Concomitant Electro-Fenton Processes in Iron-Based Electrocoagulation Systems for Sulfanilamide Degradation: Roles of Ca²⁺in Fe(II)/Fe(III) Complexation and Electron Transfer

Oxidation mediated by concomitant electro-Fenton (EF) processes in iron-based electrocoagulation (iron-EC) systems plays a crucial role in degrading recalcitrant organic pollutants but is poorly noticed in complex water systems. This study investigated the impact of Ca²⁺on the performance of an iron-EC system based on degradation of sulfanilamide (SA).
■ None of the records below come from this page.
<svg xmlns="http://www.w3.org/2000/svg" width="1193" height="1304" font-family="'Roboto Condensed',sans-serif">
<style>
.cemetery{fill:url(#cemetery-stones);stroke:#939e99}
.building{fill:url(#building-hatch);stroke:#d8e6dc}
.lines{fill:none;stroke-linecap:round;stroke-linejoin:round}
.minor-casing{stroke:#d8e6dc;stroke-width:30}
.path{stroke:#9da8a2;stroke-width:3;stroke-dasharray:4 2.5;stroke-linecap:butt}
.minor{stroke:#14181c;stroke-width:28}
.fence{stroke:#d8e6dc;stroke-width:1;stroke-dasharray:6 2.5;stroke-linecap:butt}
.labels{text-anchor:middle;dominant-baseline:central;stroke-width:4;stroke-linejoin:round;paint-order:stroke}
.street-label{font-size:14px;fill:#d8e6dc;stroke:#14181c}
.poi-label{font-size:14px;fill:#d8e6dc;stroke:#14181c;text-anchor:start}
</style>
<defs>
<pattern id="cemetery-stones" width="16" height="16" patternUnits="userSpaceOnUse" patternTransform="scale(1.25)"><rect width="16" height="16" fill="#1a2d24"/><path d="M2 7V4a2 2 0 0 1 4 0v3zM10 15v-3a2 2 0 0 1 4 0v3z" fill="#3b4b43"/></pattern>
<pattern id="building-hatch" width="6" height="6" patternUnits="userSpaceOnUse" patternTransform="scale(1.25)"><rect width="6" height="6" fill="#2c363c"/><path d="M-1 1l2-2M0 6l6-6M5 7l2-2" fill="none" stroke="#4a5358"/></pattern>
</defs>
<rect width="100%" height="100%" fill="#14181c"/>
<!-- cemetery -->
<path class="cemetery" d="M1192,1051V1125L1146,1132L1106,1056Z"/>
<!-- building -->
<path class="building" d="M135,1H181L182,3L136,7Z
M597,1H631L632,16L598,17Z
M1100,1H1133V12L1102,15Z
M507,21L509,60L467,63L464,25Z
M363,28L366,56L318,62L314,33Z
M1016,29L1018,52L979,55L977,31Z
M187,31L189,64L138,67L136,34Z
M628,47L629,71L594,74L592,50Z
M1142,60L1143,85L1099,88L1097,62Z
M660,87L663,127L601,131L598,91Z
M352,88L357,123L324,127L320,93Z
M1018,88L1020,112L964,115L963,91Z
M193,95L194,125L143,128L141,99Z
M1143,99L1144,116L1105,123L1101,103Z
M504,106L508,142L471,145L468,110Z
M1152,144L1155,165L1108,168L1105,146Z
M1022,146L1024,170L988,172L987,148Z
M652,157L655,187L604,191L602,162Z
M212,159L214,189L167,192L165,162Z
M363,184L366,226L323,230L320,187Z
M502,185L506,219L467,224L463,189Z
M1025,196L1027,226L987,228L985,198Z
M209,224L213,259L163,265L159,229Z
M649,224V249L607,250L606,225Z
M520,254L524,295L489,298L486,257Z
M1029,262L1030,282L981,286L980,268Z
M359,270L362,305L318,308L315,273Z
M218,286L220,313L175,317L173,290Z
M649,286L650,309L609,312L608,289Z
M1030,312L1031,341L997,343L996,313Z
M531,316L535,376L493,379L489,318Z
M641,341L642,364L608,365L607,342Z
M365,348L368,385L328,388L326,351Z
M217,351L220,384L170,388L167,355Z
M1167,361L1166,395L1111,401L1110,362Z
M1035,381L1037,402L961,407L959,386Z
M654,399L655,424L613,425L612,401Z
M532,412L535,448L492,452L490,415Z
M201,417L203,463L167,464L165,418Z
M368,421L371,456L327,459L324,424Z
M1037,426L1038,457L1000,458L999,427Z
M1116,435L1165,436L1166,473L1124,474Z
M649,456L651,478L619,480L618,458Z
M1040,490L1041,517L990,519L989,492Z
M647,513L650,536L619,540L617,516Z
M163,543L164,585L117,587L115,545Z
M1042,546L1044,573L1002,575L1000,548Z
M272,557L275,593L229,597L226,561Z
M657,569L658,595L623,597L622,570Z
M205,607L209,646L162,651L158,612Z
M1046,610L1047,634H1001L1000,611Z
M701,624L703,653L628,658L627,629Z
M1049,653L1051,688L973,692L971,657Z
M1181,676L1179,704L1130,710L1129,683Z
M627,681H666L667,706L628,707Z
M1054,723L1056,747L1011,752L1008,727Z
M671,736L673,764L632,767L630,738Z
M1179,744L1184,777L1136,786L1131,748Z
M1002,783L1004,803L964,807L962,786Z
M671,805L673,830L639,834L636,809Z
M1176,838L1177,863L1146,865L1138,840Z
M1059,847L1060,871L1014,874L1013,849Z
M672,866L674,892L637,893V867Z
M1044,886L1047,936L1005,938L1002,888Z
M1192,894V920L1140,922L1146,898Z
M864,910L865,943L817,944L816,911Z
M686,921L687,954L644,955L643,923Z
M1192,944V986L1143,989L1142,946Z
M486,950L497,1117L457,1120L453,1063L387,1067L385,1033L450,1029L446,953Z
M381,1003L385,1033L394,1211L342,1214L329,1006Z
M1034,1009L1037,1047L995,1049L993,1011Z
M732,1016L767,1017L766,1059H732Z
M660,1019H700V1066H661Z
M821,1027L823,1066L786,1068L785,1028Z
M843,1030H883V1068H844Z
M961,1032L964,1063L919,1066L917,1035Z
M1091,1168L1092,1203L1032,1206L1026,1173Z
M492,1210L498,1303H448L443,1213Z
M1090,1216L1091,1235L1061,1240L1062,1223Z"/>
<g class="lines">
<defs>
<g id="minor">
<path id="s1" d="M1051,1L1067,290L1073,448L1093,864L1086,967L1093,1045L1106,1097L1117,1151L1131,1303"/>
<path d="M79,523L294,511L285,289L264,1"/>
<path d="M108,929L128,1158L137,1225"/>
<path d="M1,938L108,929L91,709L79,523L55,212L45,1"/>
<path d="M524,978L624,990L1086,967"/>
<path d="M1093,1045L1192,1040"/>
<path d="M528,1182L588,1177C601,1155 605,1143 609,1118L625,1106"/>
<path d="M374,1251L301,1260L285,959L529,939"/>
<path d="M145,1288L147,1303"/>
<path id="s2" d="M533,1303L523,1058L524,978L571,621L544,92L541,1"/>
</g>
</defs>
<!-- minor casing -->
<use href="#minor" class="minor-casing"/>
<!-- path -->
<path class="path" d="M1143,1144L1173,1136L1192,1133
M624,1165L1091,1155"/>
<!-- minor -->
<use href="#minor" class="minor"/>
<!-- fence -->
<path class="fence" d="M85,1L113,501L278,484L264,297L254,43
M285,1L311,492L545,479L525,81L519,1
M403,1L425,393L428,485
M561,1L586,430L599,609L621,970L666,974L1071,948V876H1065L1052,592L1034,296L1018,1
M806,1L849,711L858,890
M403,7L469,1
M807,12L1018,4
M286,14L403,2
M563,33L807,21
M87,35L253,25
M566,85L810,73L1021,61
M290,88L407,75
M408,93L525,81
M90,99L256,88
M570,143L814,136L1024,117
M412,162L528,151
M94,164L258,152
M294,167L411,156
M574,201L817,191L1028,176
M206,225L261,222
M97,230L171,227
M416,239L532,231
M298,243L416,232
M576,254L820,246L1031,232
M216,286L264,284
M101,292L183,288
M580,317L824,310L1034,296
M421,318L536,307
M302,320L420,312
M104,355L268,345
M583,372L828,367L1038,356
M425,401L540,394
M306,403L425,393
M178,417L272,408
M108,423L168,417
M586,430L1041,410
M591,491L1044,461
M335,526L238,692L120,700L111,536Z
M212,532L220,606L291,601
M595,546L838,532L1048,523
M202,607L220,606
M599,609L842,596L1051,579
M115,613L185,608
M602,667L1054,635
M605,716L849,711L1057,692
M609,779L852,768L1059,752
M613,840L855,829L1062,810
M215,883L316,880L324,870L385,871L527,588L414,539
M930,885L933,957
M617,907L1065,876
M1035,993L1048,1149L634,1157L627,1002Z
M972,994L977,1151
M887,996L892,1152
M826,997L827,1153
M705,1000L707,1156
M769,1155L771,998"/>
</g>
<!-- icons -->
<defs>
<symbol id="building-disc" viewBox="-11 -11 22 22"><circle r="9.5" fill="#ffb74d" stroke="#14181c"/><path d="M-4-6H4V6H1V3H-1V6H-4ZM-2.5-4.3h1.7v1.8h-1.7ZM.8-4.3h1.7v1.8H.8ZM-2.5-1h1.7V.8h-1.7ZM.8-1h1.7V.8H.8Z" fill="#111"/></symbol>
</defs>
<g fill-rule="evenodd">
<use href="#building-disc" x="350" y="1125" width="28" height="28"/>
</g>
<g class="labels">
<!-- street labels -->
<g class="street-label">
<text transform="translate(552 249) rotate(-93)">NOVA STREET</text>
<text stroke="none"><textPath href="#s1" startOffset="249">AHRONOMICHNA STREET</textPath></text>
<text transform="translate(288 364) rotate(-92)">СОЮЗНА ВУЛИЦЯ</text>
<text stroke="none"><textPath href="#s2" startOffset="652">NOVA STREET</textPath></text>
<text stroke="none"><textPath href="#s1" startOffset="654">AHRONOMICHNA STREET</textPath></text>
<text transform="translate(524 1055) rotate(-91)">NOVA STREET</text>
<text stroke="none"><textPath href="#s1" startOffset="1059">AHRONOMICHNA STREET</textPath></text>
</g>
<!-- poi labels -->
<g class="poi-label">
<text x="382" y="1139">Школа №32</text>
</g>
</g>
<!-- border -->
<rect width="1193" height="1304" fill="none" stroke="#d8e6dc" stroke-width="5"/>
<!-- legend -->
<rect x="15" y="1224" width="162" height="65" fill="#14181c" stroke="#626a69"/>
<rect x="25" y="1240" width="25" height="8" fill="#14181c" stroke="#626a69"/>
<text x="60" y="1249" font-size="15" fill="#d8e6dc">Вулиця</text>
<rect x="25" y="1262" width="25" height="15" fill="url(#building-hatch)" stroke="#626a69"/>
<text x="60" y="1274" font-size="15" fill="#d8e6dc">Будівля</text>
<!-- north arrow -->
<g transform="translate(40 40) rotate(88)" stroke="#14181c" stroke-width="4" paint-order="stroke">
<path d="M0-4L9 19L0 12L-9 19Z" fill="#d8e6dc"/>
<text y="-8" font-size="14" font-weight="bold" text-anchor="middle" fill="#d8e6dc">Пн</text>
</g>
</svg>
The concomitant EF reactions in the iron-EC system occurred under pH-neutral conditions in the presence of humic acids (HAs) complexing with the Fe²⁺/Fe³⁺couple. Our results showed a significantly improved performance of EF processes in the presence of 4 mM Ca²⁺compared with that in its absence, indicated by the SA degradation rate of up to 64%, accompanied by 50% higher Fe²⁺and a 4.7 times higher ratio of Fe²⁺/Fe³⁺. A suitable Ca²⁺concentration facilitated the cycle of Fe(II)/Fe(III) via inducing changes in solution pH and accelerating electron transfer from HAs to Fe(II)/Fe(III)-complex based on formation of a tribasic complex of Ca(II)/Fe(II)/Fe(III)-HAs, as evidenced by X-ray photoelectron spectroscopy (XPS) results. This study not only offers new insight into the role of Ca²⁺in the EC process but also suggests an eco-friendly strategy to make water treatment more sustainable.